House Judiciary Chair Jim Jordan, R-Ohio, subpoenaed Fulton County District Attorney Fani Willis on Friday, intensifying his pursuit of documents from her office. It’s been a priority for Jordan since the Georgia prosecutor indicted former President Donald Trump and 18 others for attempting to steal the 2020 presidential election in that state. But while his past attempts to extract information from Willis have been blatant in their desire to undercut the case against Trump, this time around Jordan is being a bit more subtle.
Jordan’s letter to Willis cites an alleged whistleblower who was fired from her office in what the former employee claims was retaliation for raising concerns about how federal grants have potentially been spent. An expressed concern about how Willis has been spending federal funds is the thing Jordan has been using as a thin justification for his attempts to undercut her case against Trump. Whatever the merit of the alleged whistleblower’s claims, if there’s any merit at all, there’s no reason to believe Jordan actually cares about them.
An expressed concern about how Willis has been spending federal funds is the thing Jordan has been using as a thin justification for his attempts to undercut her case against Trump.
The former employee, Amanda Timpson, led a program focused on gang prevention and intervention in 2018 under Willis’ predecessor.
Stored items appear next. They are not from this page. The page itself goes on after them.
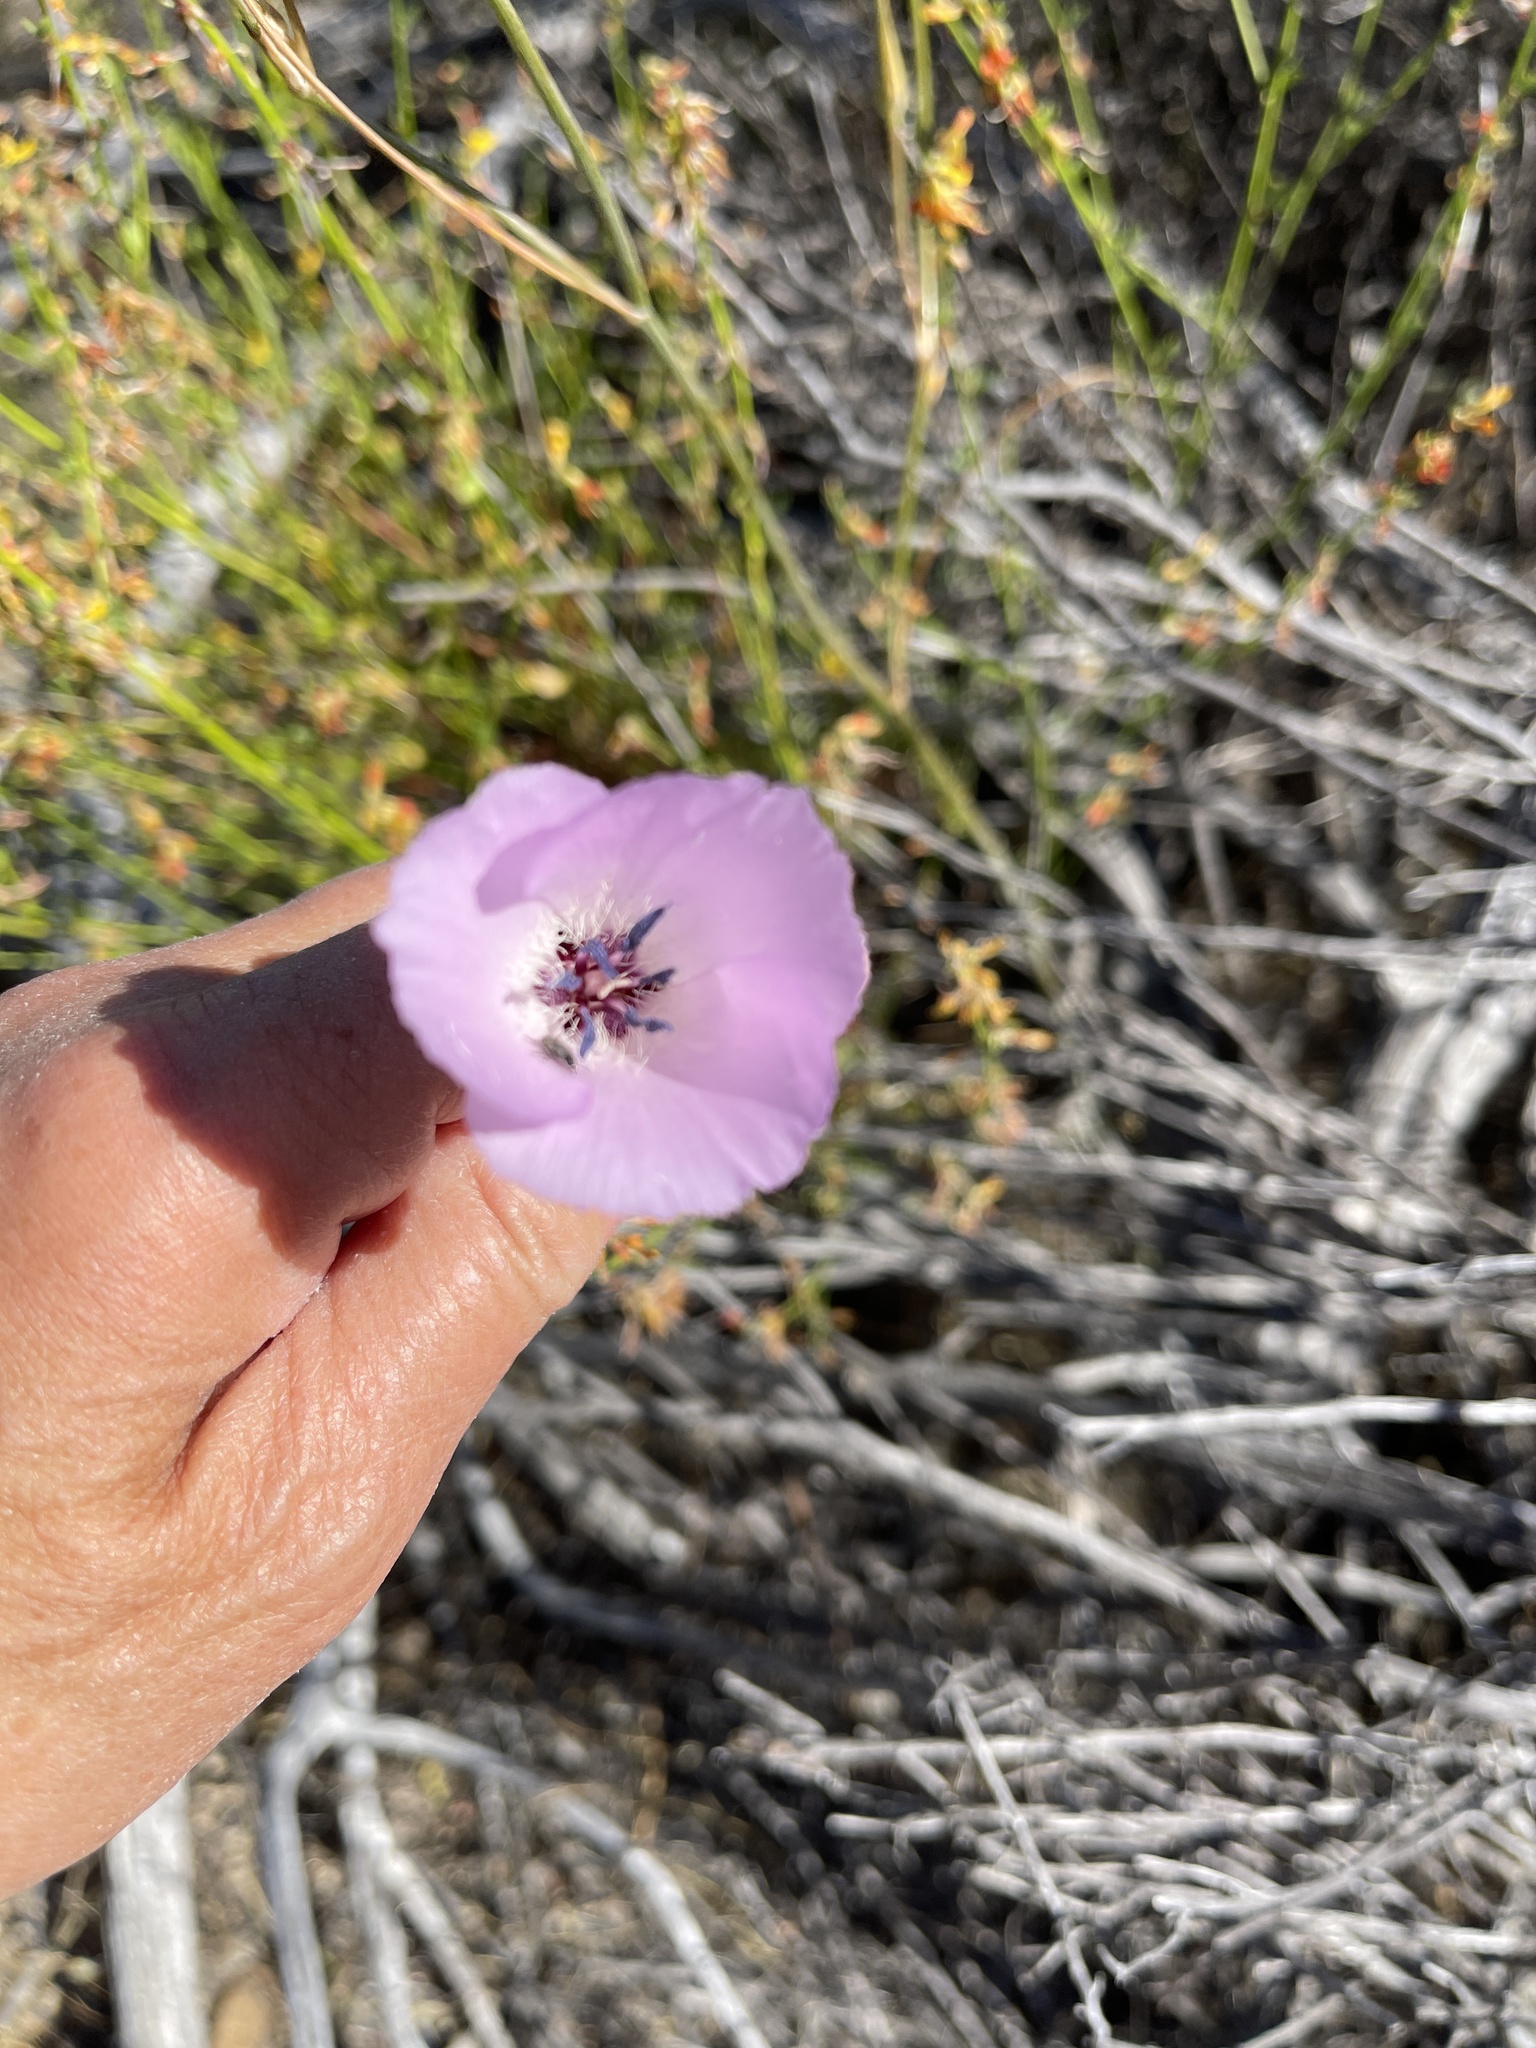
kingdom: Plantae
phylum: Tracheophyta
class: Liliopsida
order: Liliales
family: Liliaceae
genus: Calochortus
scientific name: Calochortus splendens
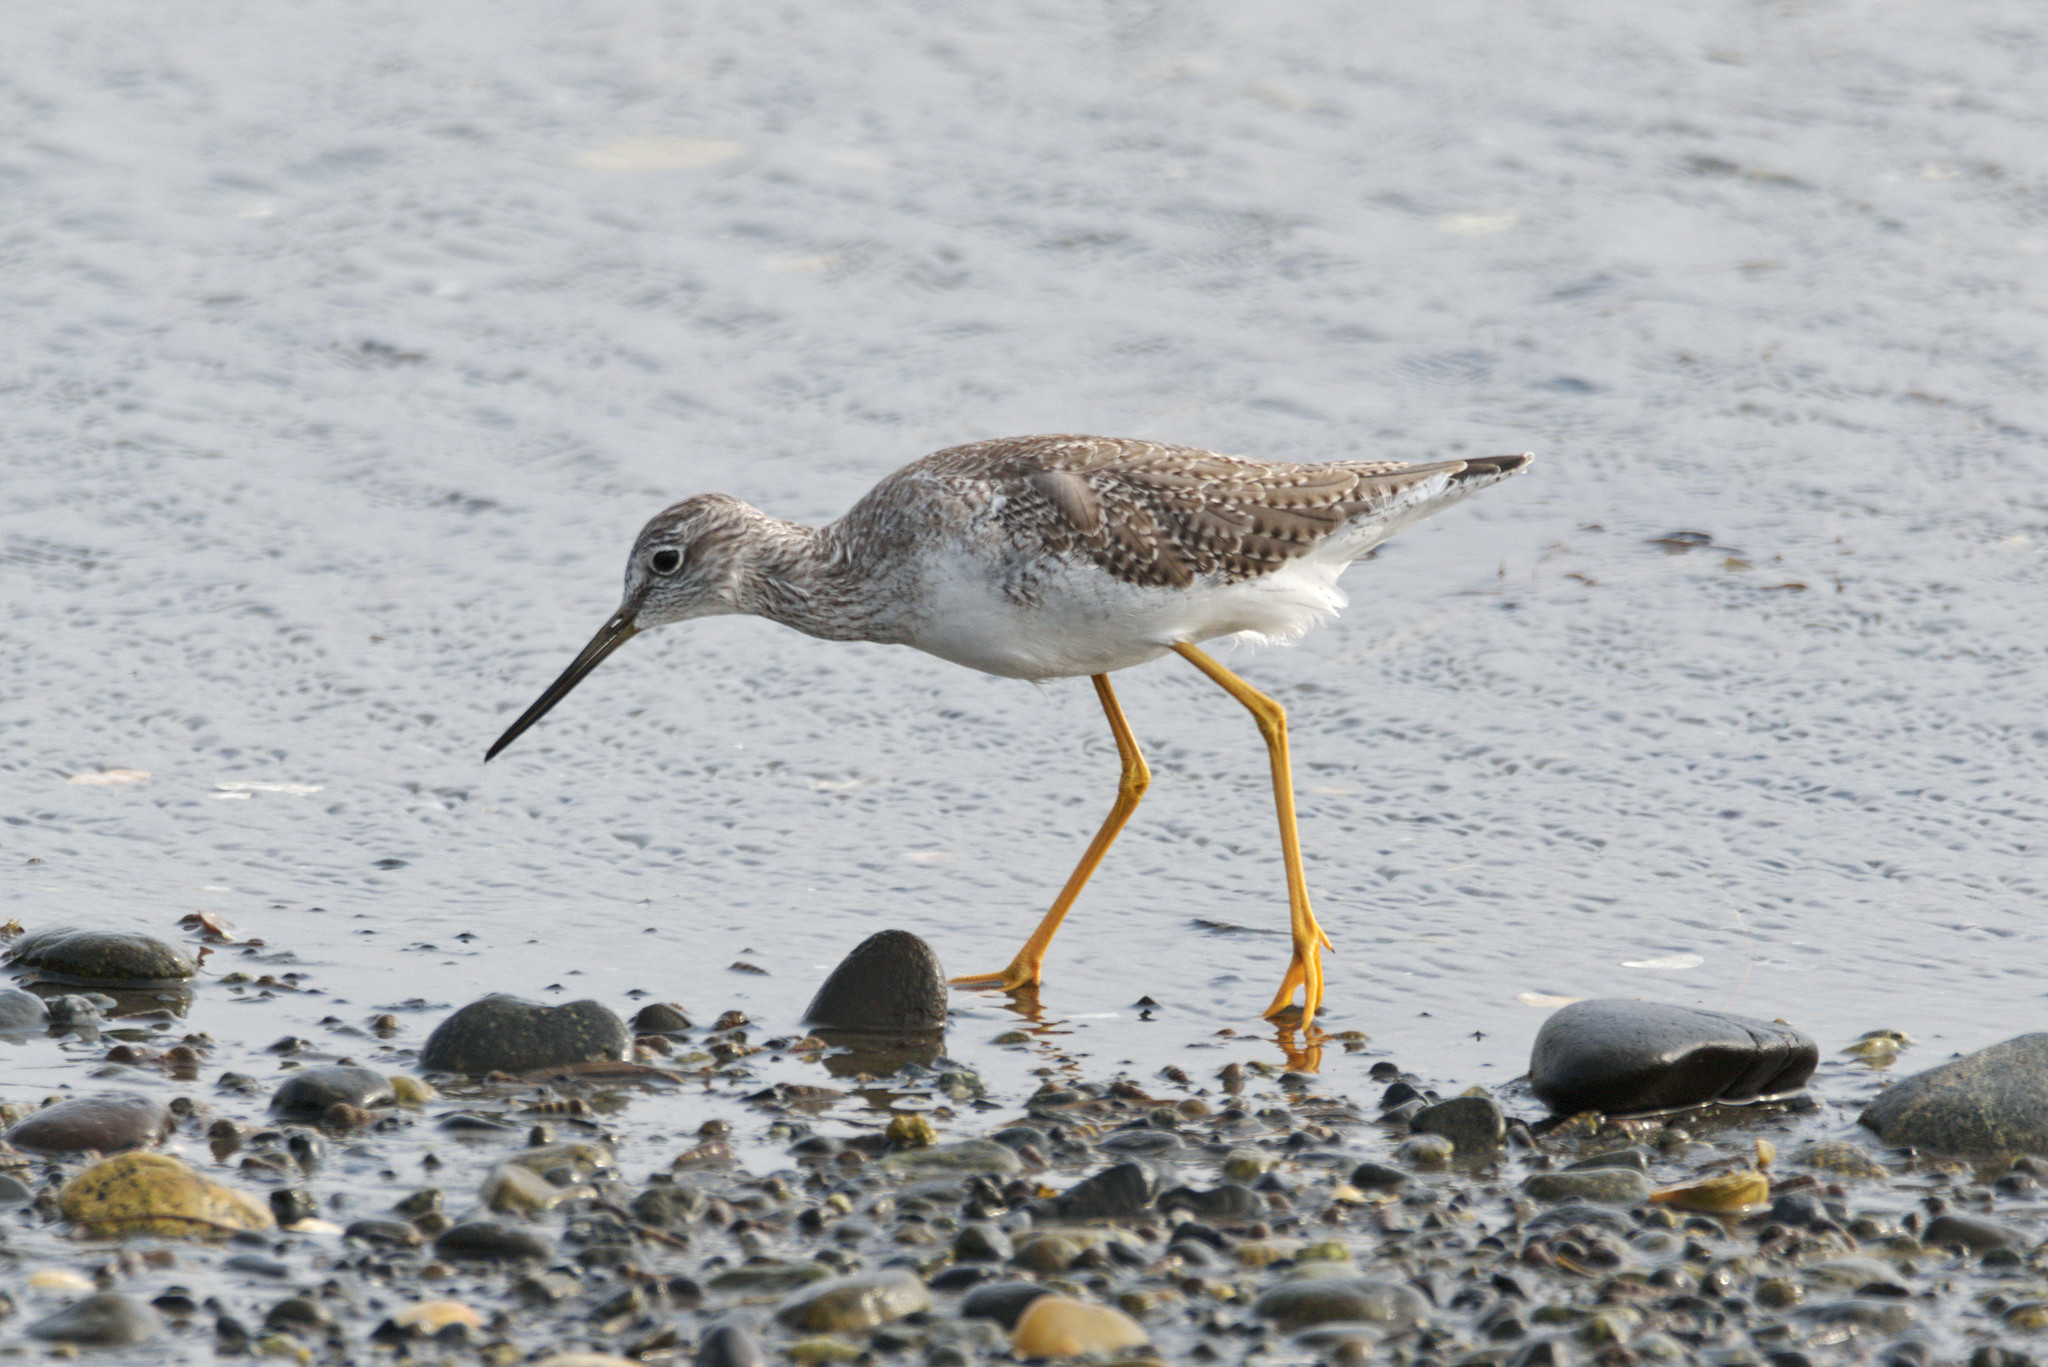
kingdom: Animalia
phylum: Chordata
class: Aves
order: Charadriiformes
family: Scolopacidae
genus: Tringa
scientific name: Tringa melanoleuca
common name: Greater yellowlegs
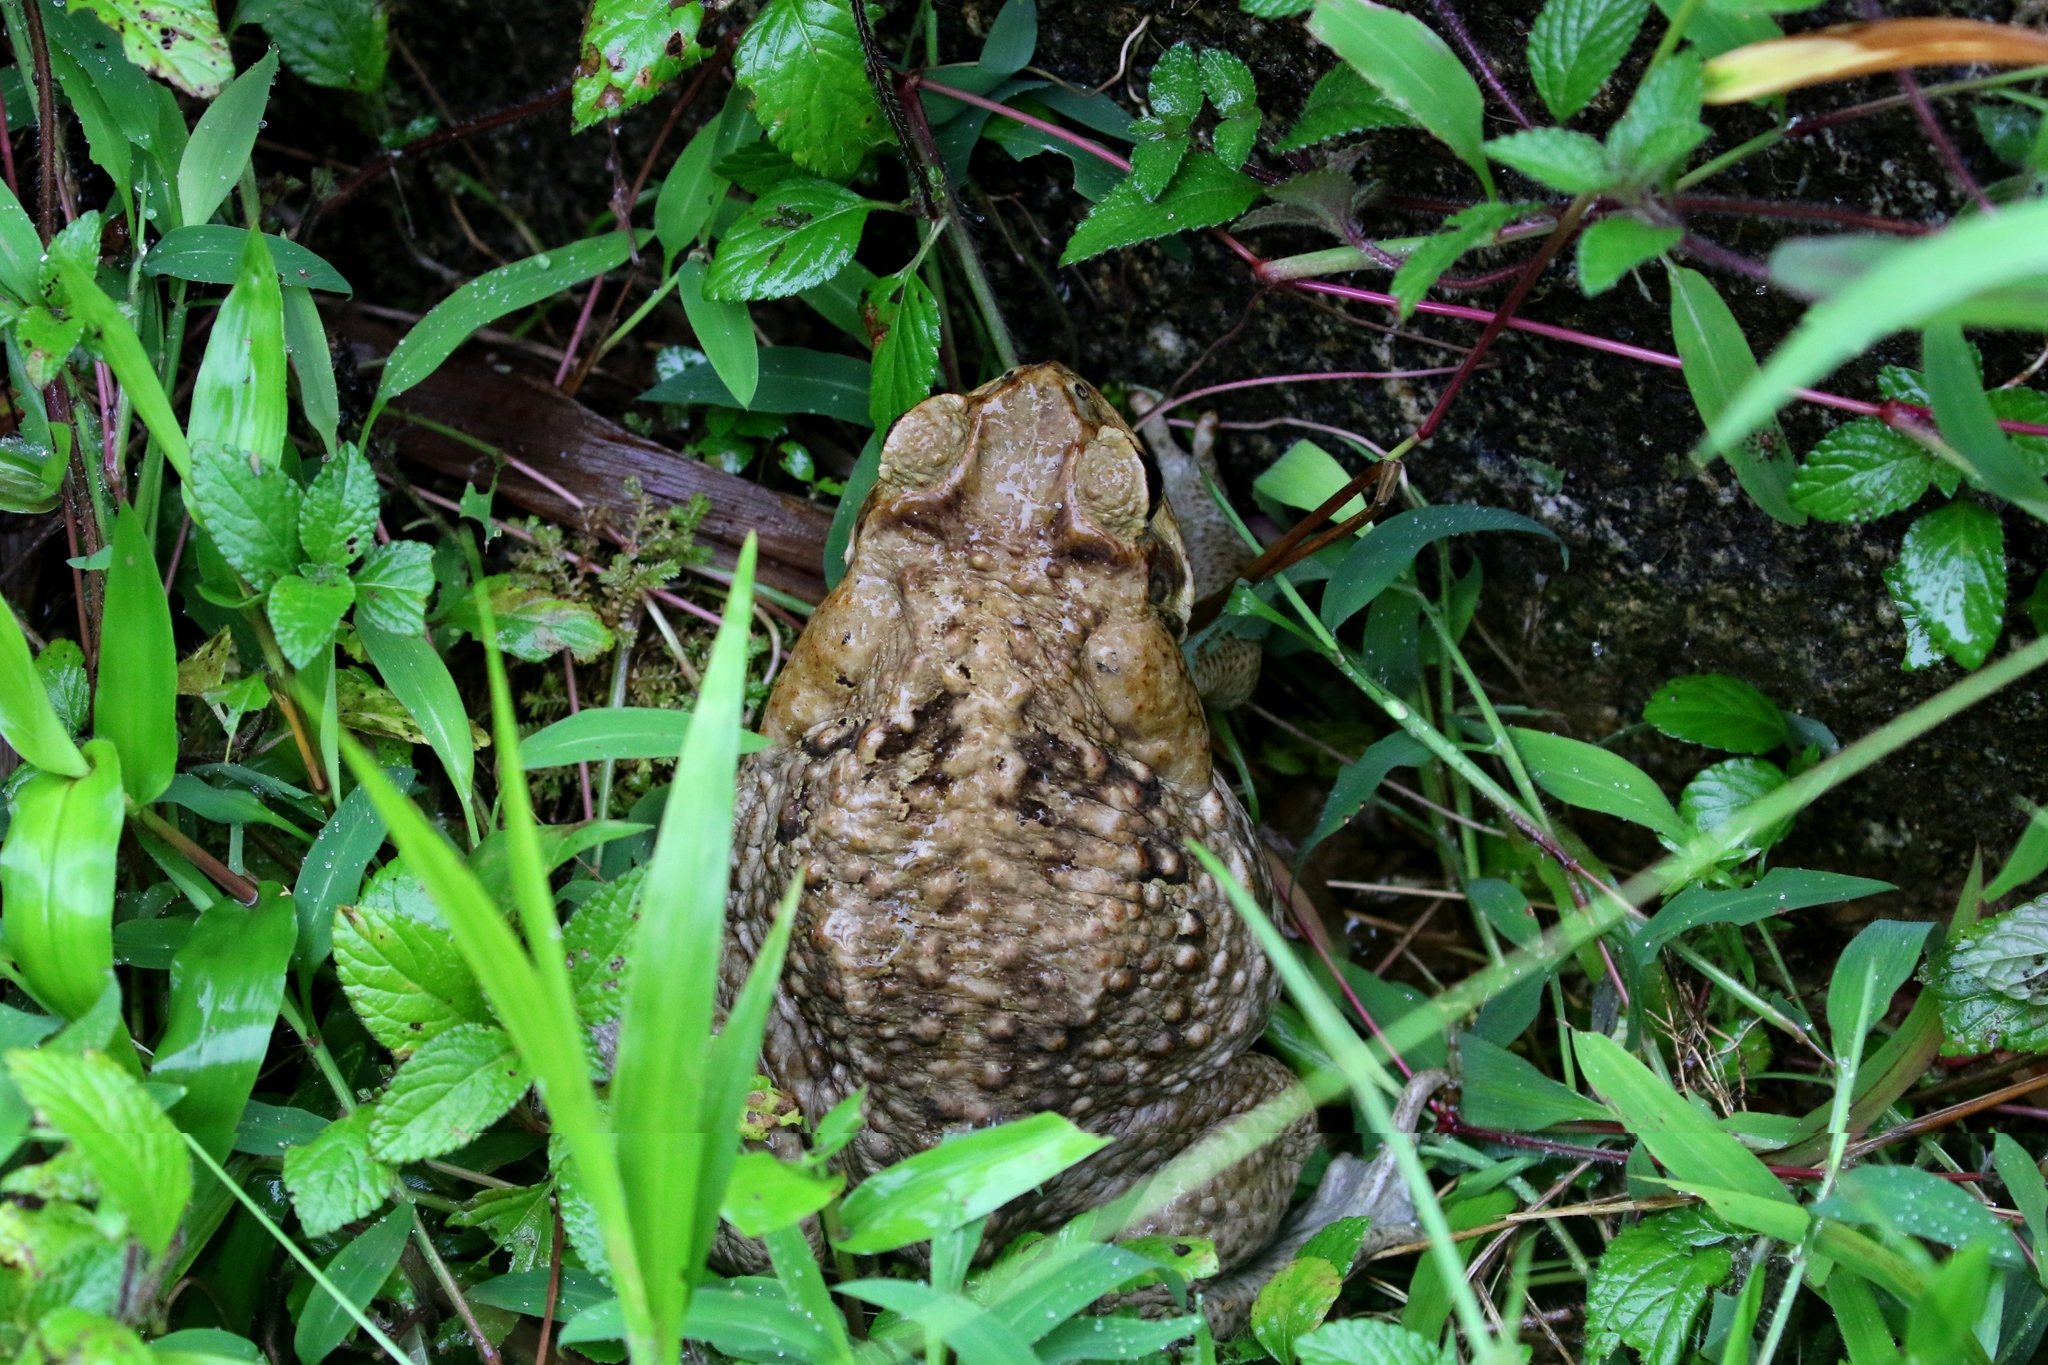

Timpson claimed in an interview with The Washington Free Beacon that she was demoted and then fired after telling a Willis campaign aide that he couldn’t use money from a federal grant issued for gang prevention programming to buy unrelated materials. Jordan cites that report in his letter, claiming that the “allegations raise serious concerns about whether you were appropriately supervising the expenditure of federal grant funding allocated to your office and whether you took actions to conceal your office’s unlawful use of federal funds.”